### Problem to work on
Every line in the listing that holds "tail" counts once; state the total and nothing more.

### Entries shown

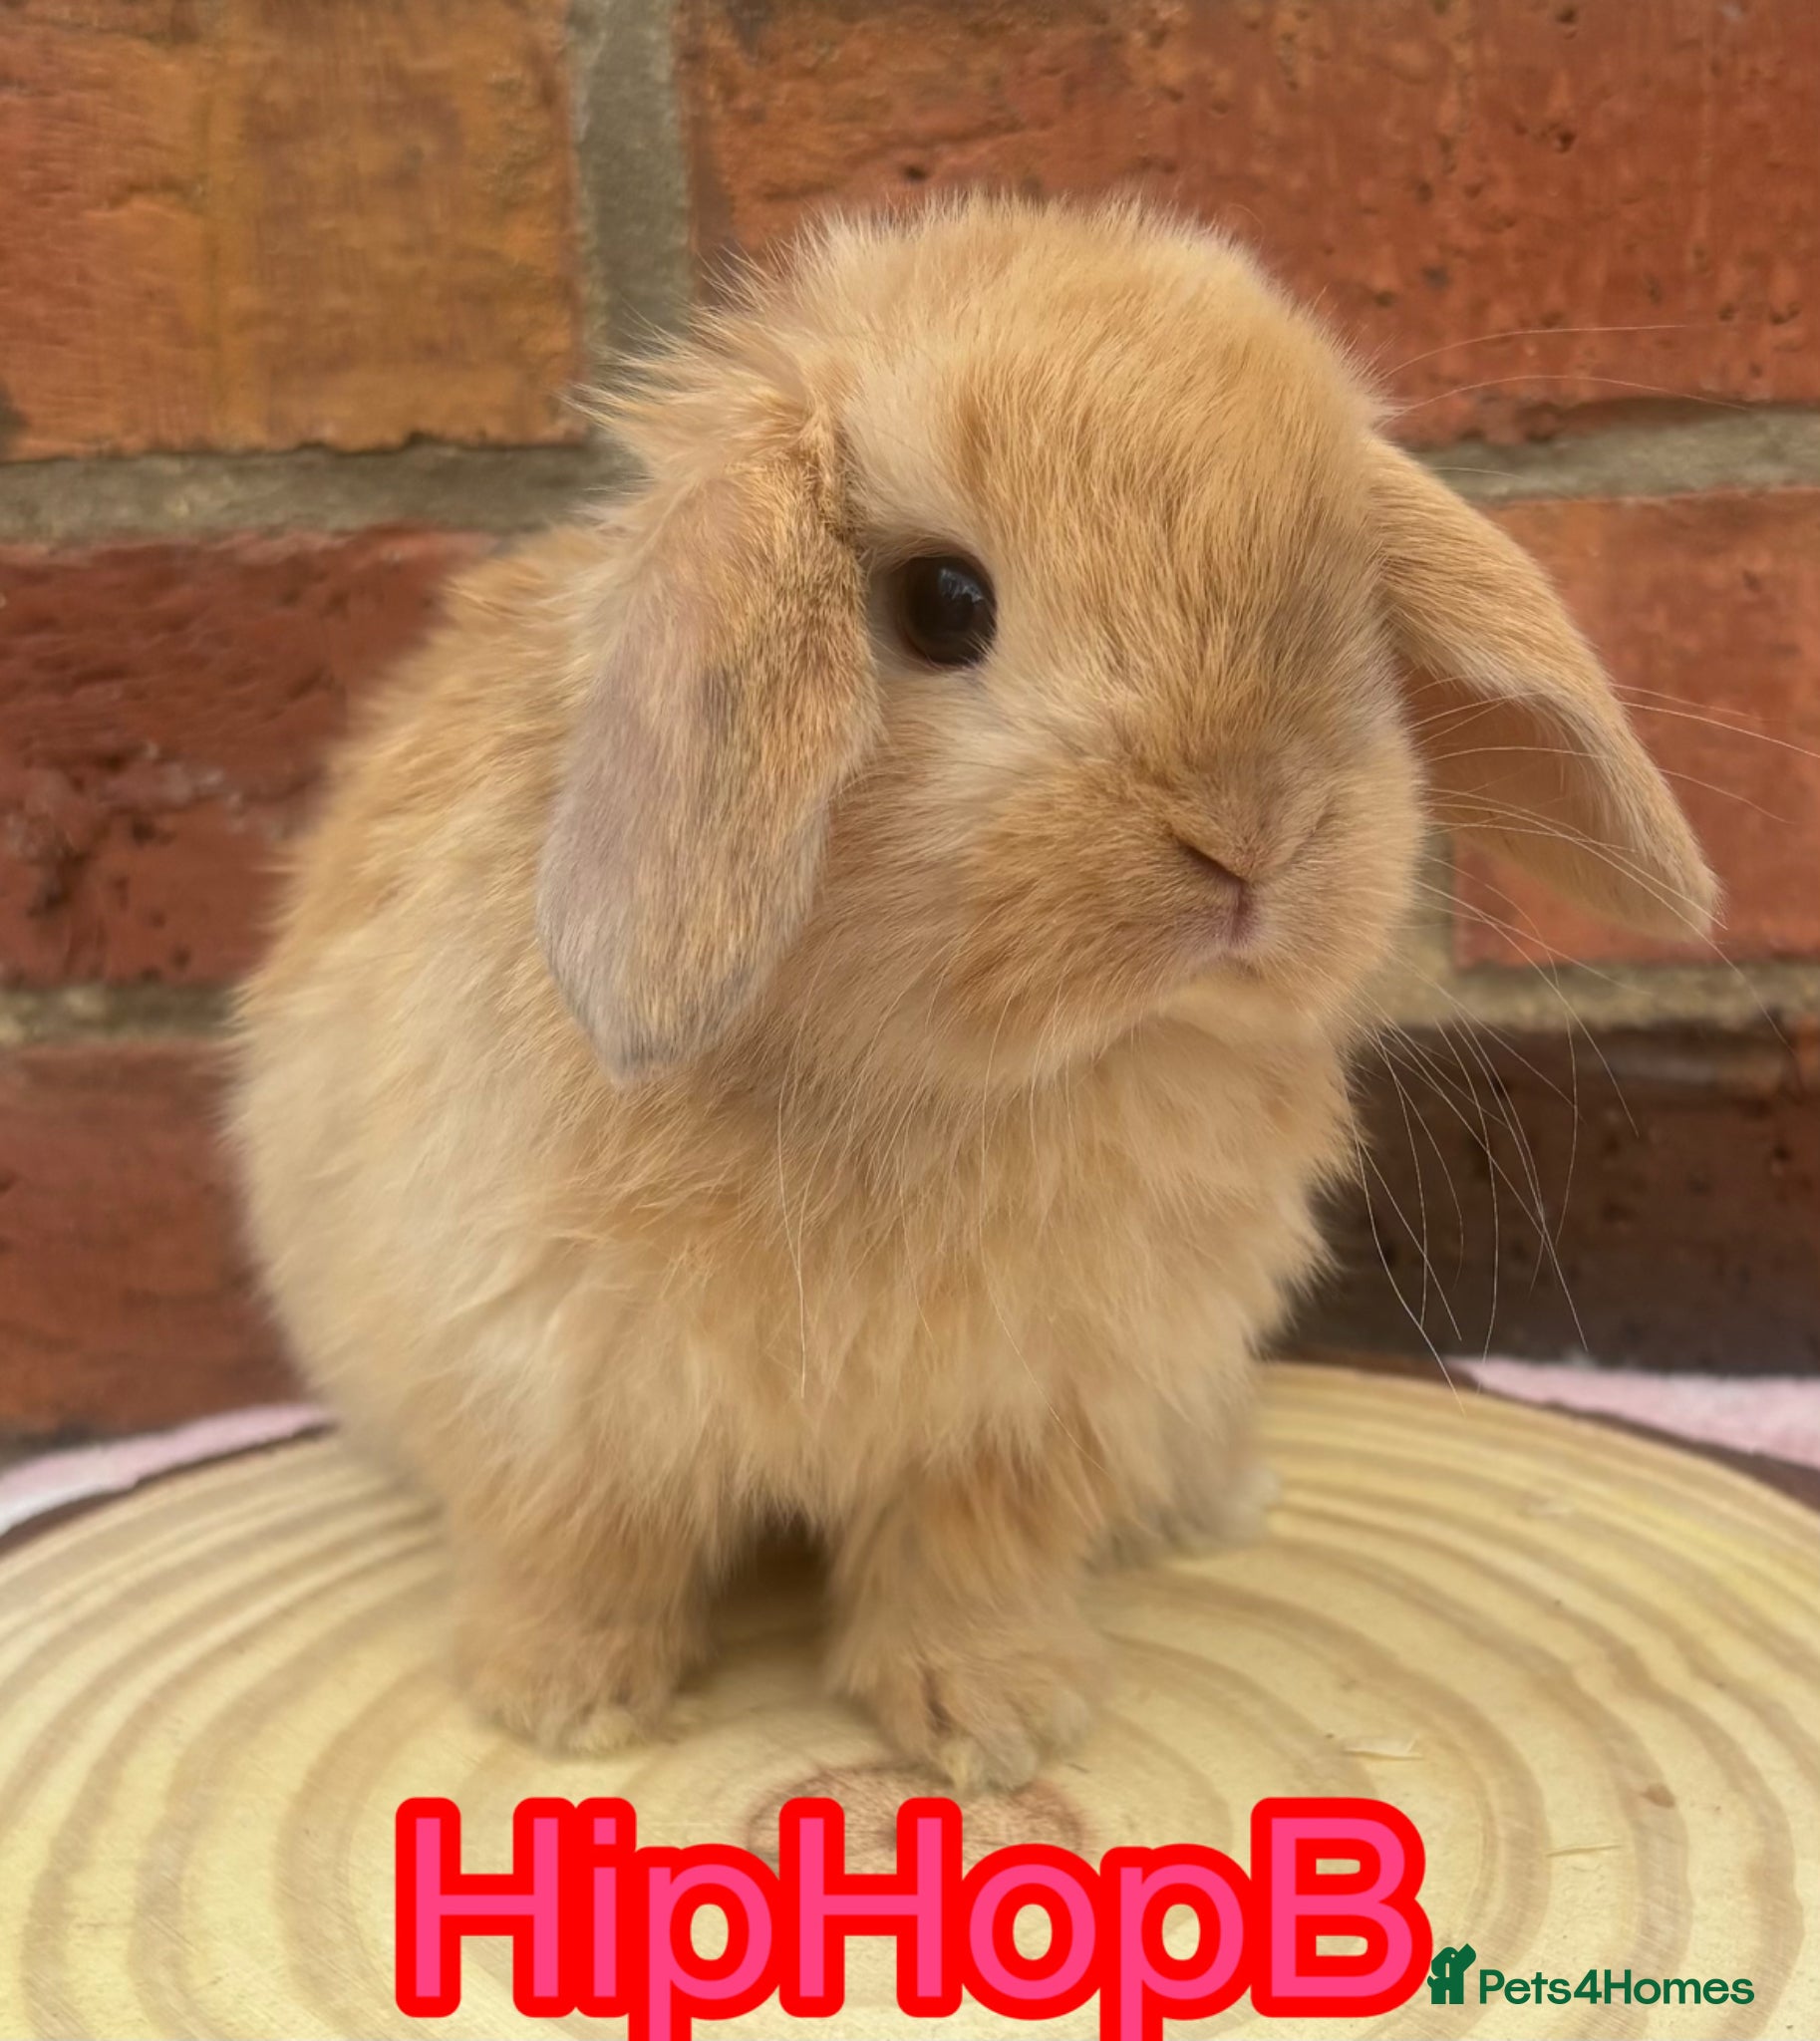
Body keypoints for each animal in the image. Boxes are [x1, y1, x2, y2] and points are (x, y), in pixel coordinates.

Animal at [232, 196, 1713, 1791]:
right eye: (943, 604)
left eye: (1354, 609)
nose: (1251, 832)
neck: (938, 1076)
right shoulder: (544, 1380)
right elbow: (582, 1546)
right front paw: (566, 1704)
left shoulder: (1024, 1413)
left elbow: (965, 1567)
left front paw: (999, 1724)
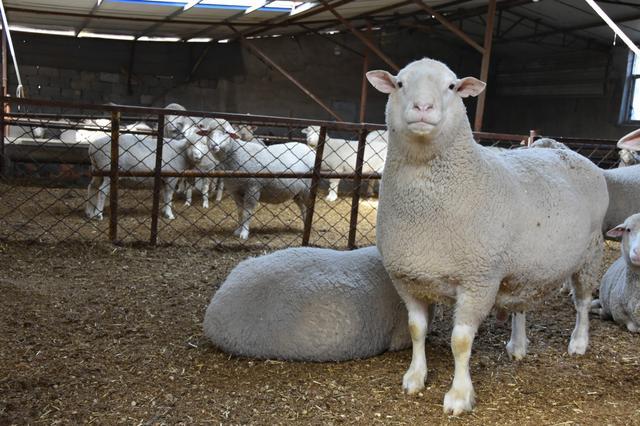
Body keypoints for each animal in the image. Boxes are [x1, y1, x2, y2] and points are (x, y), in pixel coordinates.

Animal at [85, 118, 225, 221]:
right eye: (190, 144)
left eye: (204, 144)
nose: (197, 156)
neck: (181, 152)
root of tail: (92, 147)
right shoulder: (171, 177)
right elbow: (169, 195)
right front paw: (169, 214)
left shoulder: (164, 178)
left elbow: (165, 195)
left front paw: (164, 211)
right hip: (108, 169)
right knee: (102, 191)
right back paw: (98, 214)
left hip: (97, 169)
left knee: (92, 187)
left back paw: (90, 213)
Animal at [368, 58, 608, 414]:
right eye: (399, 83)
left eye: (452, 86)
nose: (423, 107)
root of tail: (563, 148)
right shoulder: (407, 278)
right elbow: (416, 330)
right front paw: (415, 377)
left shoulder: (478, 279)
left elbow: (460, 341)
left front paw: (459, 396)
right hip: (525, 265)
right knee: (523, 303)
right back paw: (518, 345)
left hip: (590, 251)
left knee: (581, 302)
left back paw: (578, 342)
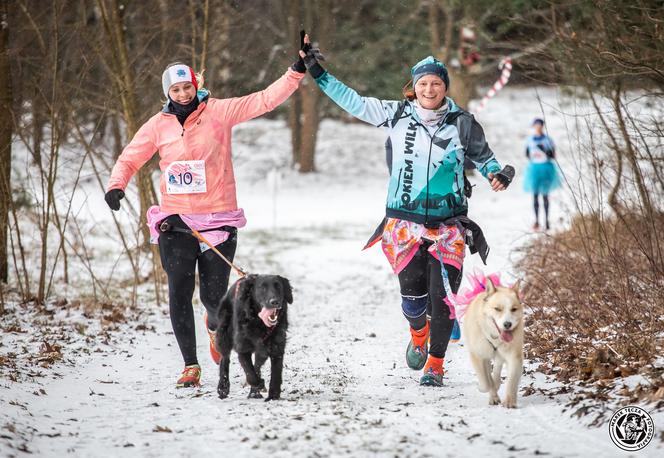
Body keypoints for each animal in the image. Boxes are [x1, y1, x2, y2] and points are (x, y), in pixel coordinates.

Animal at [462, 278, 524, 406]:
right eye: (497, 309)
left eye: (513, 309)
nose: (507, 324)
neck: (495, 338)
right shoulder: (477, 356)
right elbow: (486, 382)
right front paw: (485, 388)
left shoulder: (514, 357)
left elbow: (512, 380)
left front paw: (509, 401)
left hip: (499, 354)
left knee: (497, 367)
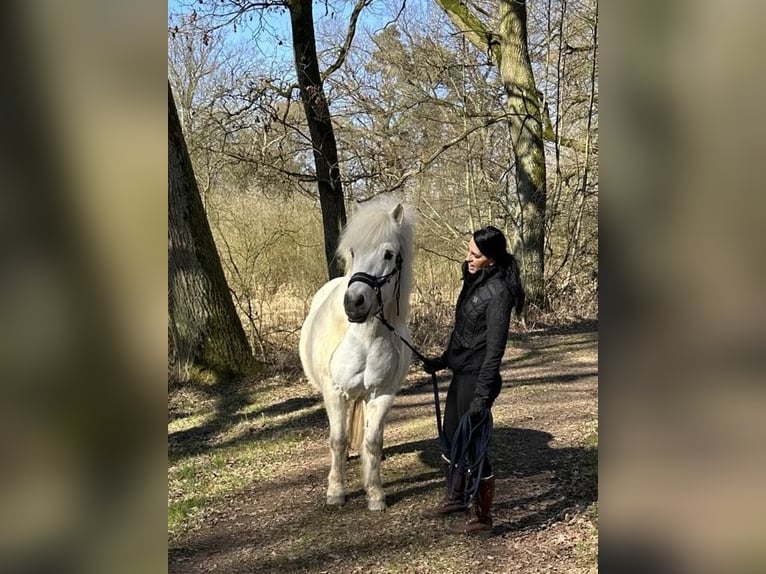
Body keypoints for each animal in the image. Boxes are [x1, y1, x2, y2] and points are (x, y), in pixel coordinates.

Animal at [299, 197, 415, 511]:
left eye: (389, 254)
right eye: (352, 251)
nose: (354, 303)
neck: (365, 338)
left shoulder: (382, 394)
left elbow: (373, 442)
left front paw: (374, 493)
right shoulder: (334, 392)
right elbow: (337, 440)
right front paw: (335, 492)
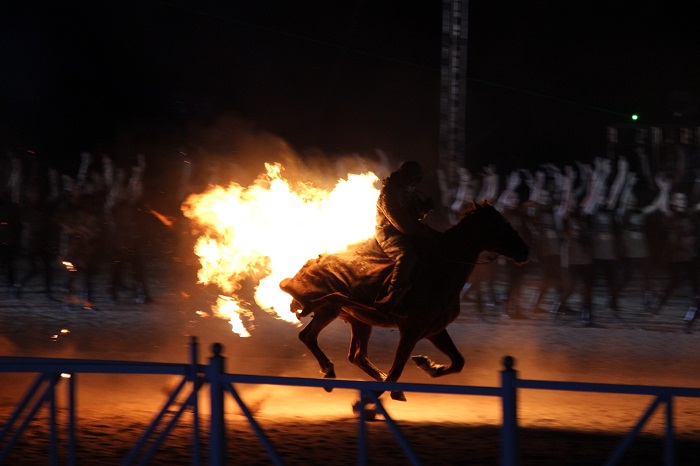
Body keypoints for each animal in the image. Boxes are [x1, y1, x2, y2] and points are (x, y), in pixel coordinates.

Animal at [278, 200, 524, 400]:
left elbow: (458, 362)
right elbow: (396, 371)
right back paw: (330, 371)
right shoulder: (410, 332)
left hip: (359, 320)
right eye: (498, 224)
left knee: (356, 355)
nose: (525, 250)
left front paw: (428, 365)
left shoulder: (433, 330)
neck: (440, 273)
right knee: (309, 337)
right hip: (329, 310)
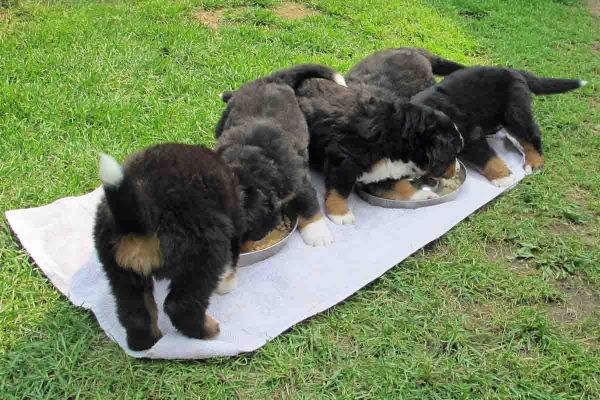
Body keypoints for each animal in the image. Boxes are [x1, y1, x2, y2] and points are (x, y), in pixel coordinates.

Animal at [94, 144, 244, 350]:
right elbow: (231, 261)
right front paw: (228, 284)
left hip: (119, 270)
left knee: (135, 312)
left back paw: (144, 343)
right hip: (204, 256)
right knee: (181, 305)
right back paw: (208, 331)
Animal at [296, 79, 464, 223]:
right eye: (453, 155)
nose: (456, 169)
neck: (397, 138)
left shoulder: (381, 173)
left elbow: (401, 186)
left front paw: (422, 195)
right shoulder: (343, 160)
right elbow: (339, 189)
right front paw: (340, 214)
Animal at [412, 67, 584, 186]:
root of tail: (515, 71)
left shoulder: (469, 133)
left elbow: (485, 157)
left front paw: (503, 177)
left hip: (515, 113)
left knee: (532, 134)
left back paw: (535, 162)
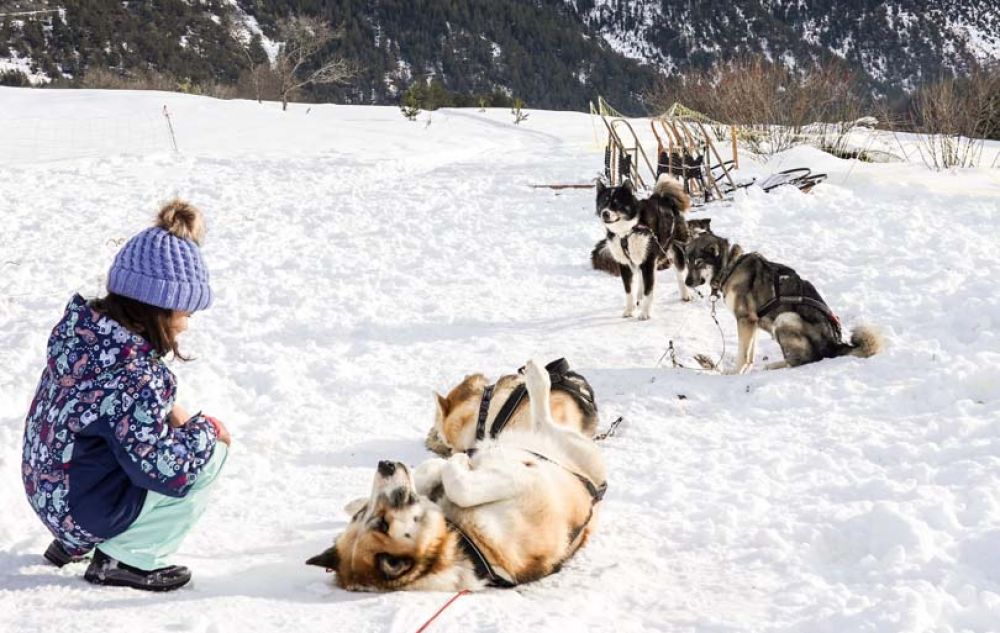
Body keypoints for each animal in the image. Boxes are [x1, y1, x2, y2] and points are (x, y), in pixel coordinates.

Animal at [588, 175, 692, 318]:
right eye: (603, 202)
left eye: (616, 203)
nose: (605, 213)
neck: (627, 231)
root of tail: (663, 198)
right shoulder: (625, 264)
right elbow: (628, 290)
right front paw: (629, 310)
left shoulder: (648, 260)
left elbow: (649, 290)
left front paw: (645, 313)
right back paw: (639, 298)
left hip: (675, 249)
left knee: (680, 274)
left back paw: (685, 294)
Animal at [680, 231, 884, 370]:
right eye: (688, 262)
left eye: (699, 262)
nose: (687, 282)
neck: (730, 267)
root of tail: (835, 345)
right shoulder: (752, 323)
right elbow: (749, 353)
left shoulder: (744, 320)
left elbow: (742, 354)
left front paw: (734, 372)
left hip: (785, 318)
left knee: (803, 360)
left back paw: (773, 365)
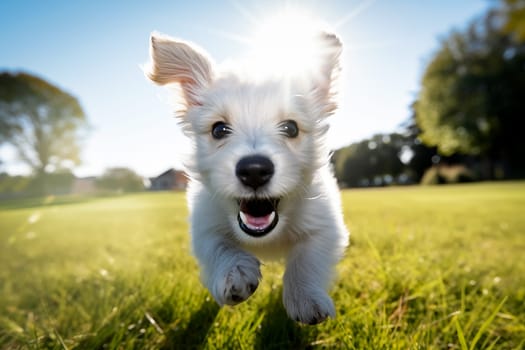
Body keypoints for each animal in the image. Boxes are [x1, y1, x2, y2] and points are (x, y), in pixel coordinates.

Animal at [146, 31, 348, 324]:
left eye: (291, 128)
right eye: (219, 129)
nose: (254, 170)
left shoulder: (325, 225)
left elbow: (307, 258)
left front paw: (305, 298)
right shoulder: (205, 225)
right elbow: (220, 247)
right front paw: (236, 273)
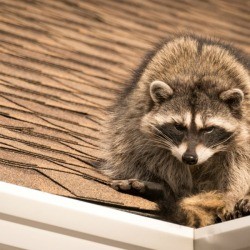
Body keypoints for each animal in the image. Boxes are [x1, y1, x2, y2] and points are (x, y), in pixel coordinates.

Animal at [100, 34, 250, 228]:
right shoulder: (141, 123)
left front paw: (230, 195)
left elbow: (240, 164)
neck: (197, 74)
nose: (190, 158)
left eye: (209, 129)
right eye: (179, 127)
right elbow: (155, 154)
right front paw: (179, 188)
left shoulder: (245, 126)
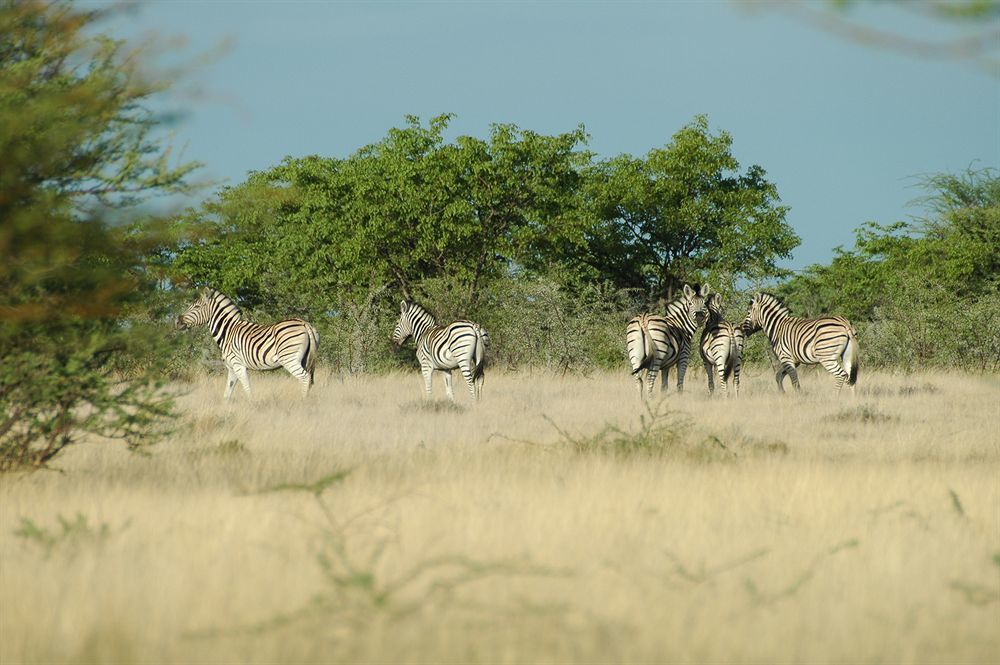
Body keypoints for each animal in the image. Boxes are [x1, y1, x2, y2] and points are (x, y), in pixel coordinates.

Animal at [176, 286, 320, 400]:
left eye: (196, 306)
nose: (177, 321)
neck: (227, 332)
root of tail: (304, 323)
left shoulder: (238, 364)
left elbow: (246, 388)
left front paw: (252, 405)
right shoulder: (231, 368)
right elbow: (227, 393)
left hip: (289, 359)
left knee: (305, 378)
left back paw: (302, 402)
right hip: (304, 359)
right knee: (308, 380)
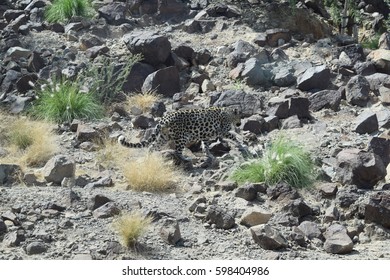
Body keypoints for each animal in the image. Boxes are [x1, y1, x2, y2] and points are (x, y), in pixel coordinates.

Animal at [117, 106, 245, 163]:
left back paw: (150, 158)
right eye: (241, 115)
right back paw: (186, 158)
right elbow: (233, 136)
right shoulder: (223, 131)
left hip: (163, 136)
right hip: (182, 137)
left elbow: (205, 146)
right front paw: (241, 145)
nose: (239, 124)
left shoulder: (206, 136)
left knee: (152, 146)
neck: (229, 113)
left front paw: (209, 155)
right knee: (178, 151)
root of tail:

### Answer below
7